De l'avis de nombreux acteurs politiques et économiques, la construction d'un espace d'échange entre les deux rives de la Méditerranée ne pourra se construire sans un changement de perception. L'islam est au centre de toutes les préoccupations. Les mouvements nationalistes essoufflés ont laissé la place à l'expression religieuse, malgré une nette sécularisation des sociétés arabes. Pour Hassan Abouyoub, ambassadeur du Maroc en France, depuis Charlemagne, l'islam et le citoyen arabe sont vus d'une façon péjorative. Ainsi, le monde arabe est confronté à la prévisibilité institutionnelle, à une défaillance dans la gouvernance, à un retard dans l'éducation et la gestion de l'économie du savoir et à une faible compétitivité économique. Le monde occidental prend le monde arabe comme un bloc homogène, d'où l'échec de tout projet qui négligera les spécificités et la multiplicité du monde arabe.

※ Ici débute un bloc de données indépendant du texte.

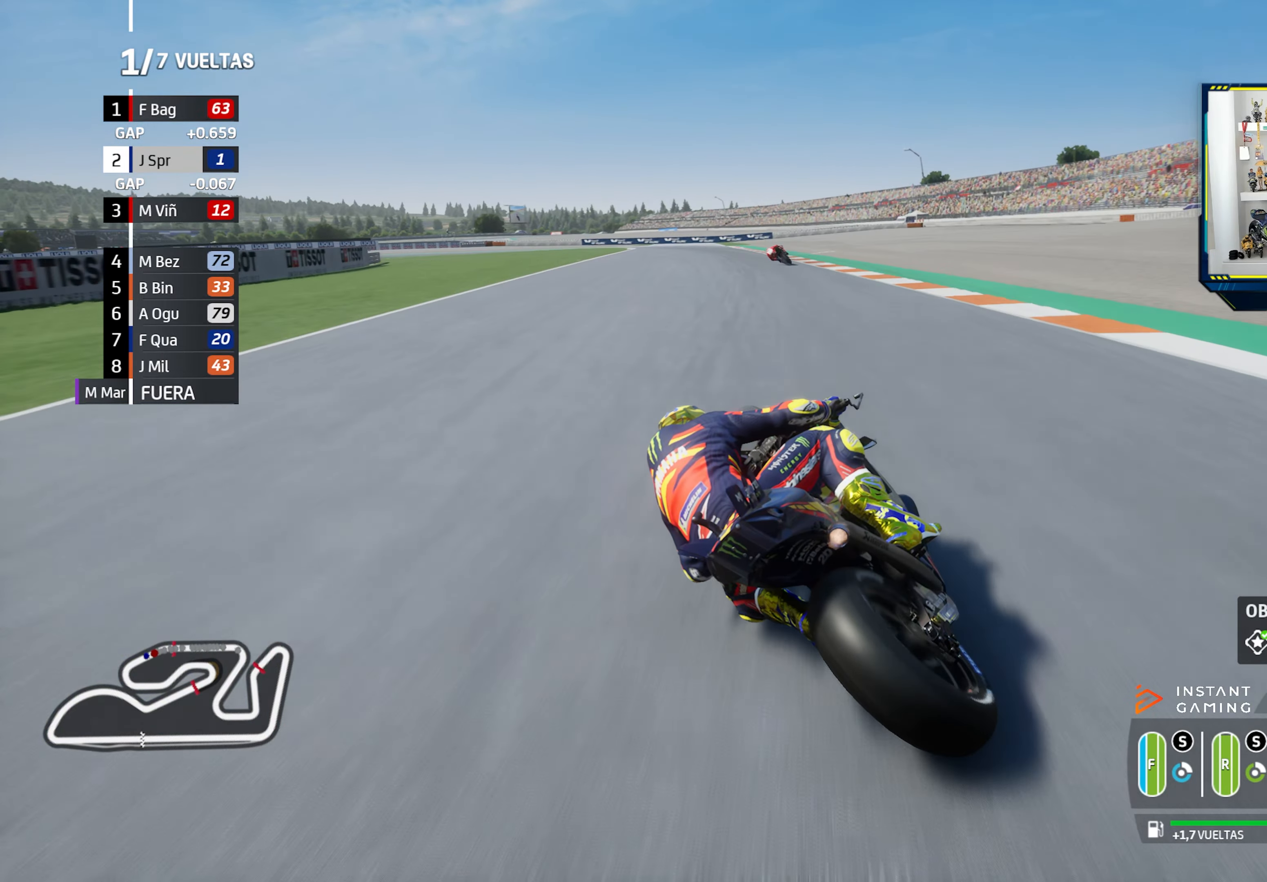
{"buttons": ["L2"], "left_stick": "left", "right_stick": "center", "events": [[17, "CROSS", "down"], [17, "SQUARE", "down"], [150, "CROSS", "up"], [150, "SQUARE", "up"]]}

Dans le même registre, Ghazi Hidouci, ancien ministre algérien des Finances, fait une distinction entre un monde arabe pétrolier et un autre non pétrolier, et pointe une différence d'approche religieuse. Pour lui, il y a une menace d’extension de l'action militaire américaine à d'autres pays arabes ainsi que de sa mise sous tutelles économique et politique. En effet, le problème de l'évolution démocratique est mal posé quand il n'émane pas de l'intérieur des sociétés. Il y a ainsi un travail à faire sur le renouvellement des classes politiques, et principalement sur l'élargissement de la base sociale, sans laquelle les catégories sociales qui dominent la vie politique continueront à détruire la société de production en la remplaçant par une société rentière.

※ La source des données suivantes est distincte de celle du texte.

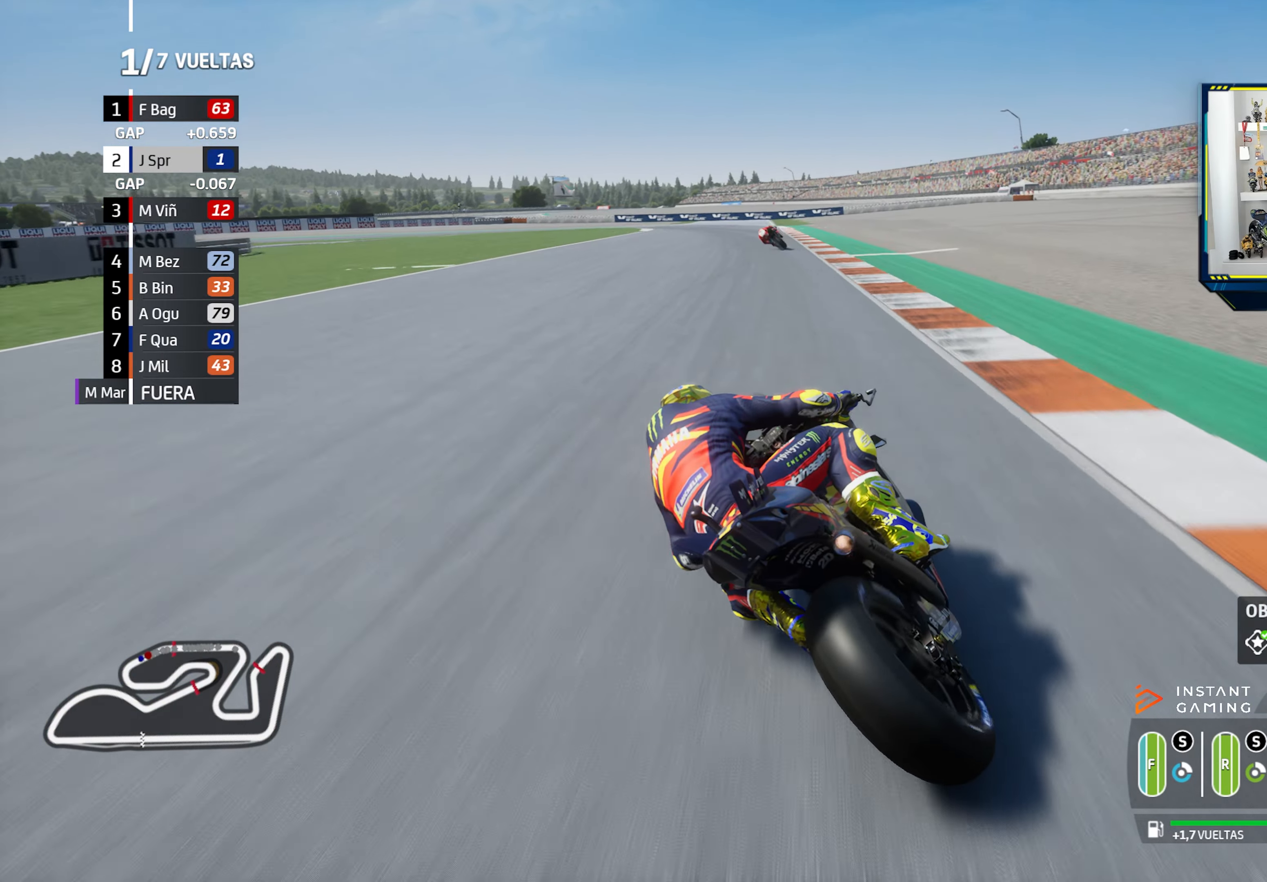
{"buttons": ["L2"], "left_stick": "left", "right_stick": "center", "events": [[150, "CROSS", "down"], [150, "SQUARE", "down"], [283, "CROSS", "up"], [283, "SQUARE", "up"], [350, "CROSS", "down"], [467, "CROSS", "up"]]}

Serge Boidevaix, ambassadeur de France, président de la Chambre de commerce franco-arabe, tempère quant à lui le pessimisme qui traverse le monde arabe. Le monde occidental est, selon lui, de plus en plus tributaire du pétrole arabe, et avec les nouvelles formes d'utilisation des rentes pétrolières, le monde arabe a de l'avenir. Les pays arabes ont ainsi besoin de définir une politique industrielle qu'ils doivent mettre en place avec l'Europe, et c'est dans ce sens que l'Europe veut contribuer à des projets de coopération. Ce qui laisse Hassan Abouyoub de marbre, et le conduit à se demander si l'aide octroyée au monde arabe n'est finalement qu'un cache-sexe. Le monde arabe n'est en tout cas pas dans les priorités de la Commission européenne.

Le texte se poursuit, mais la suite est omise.